The entries are to be duplicated exactly, though any picture in them must be omitted.

= Data records =
════════
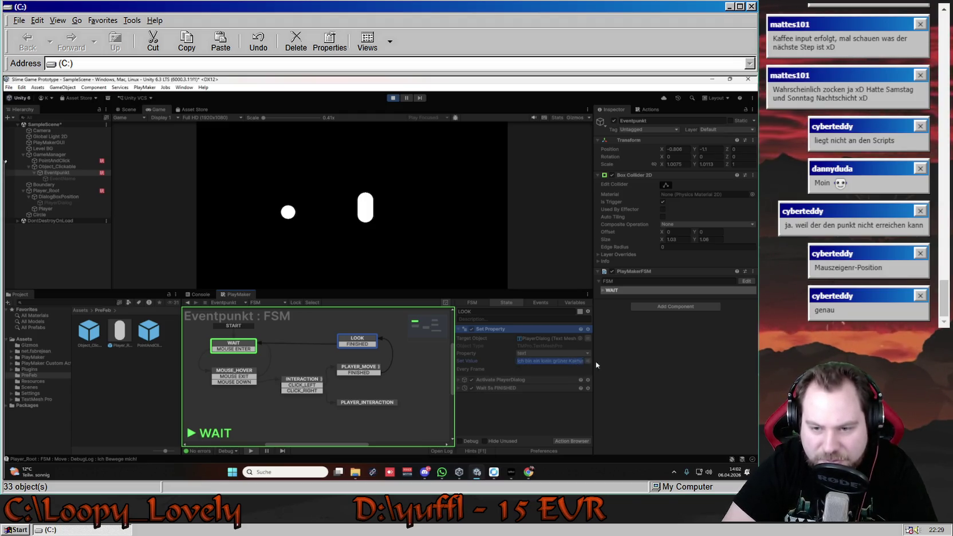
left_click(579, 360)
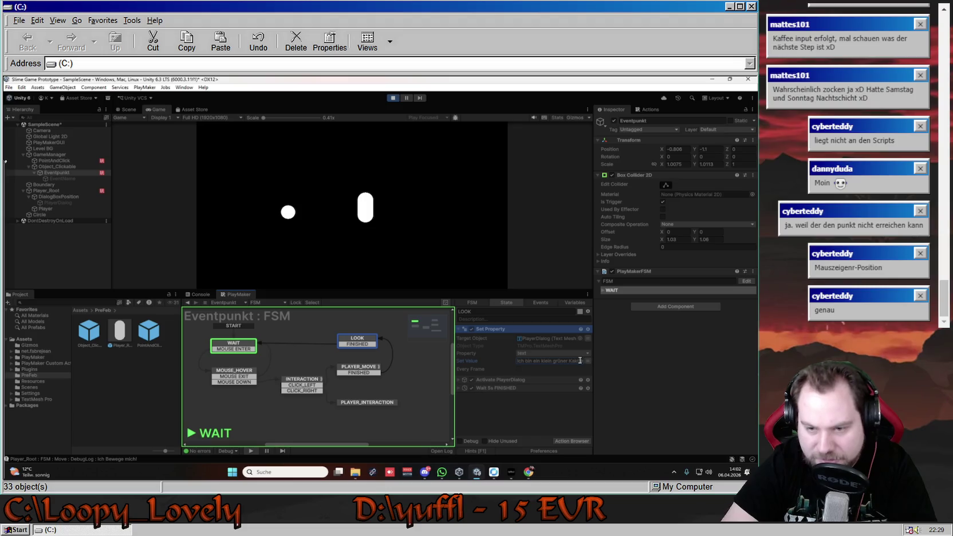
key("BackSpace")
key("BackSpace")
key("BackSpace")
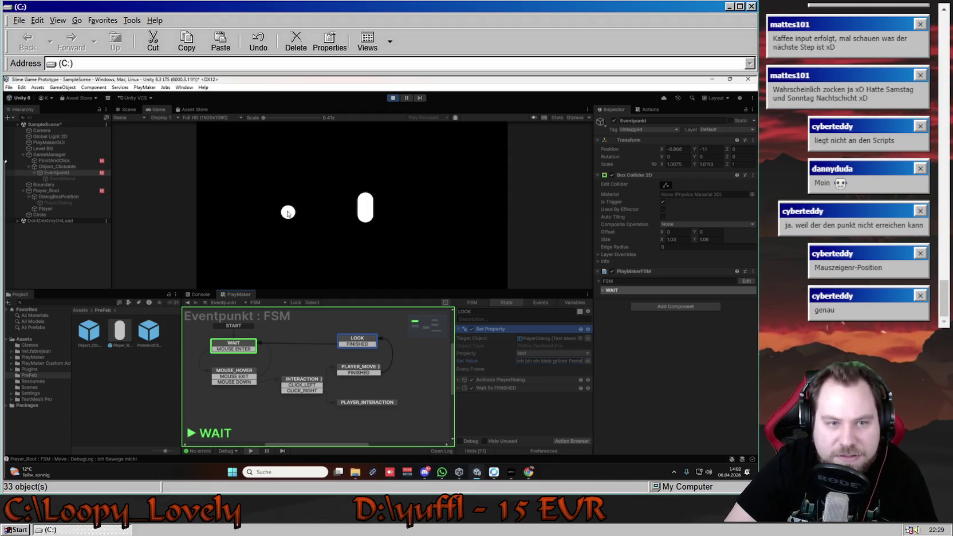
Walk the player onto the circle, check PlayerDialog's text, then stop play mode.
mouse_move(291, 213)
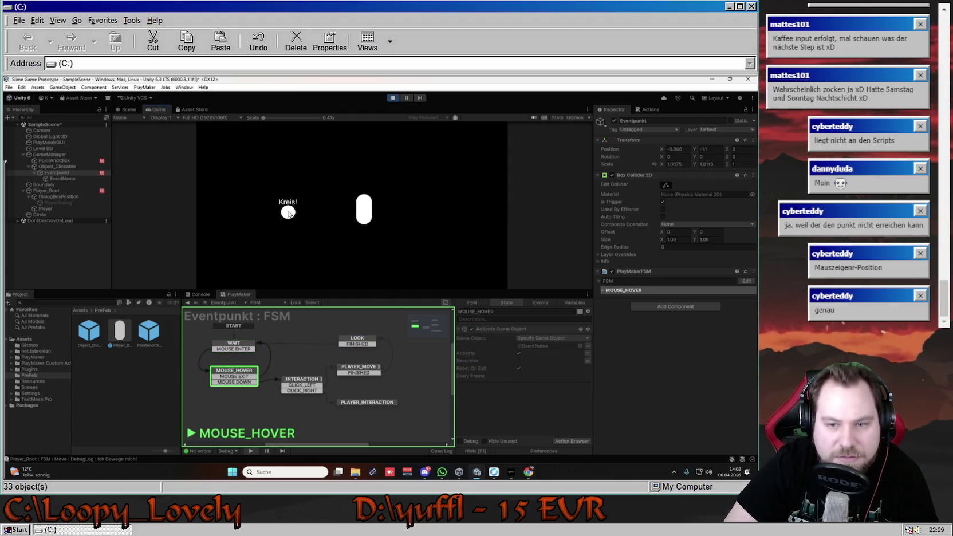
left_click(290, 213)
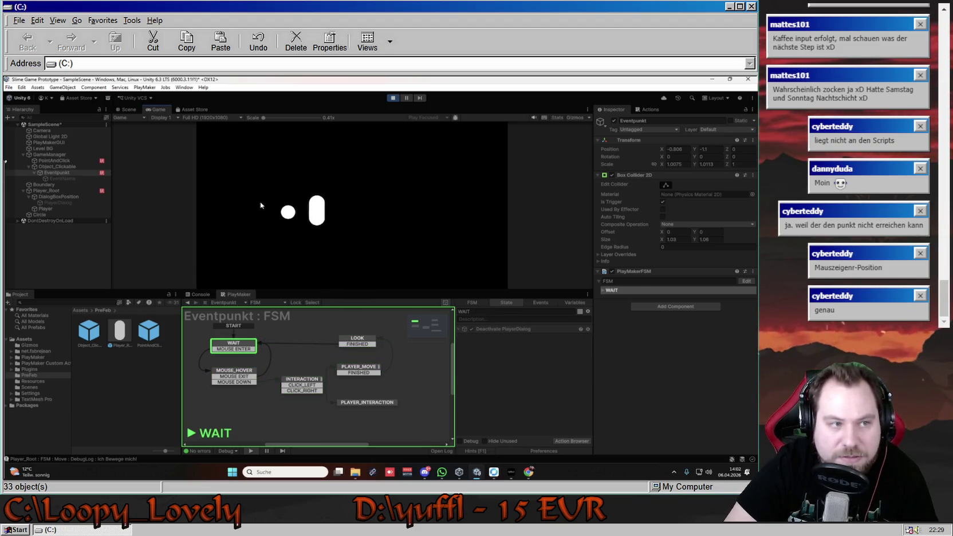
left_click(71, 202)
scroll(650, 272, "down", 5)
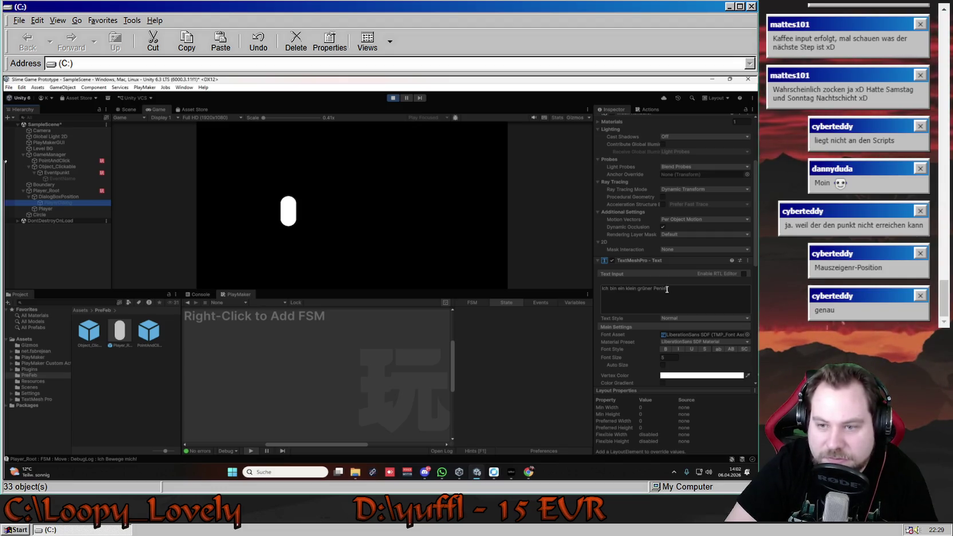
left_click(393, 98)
════════
= Answer box =
left_click(579, 360)
key("BackSpace")
key("BackSpace")
key("BackSpace")
Walk the player onto the circle, check PlayerDialog's text, then stop play mode.
mouse_move(291, 213)
left_click(290, 213)
left_click(71, 202)
scroll(650, 272, "down", 5)
left_click(393, 98)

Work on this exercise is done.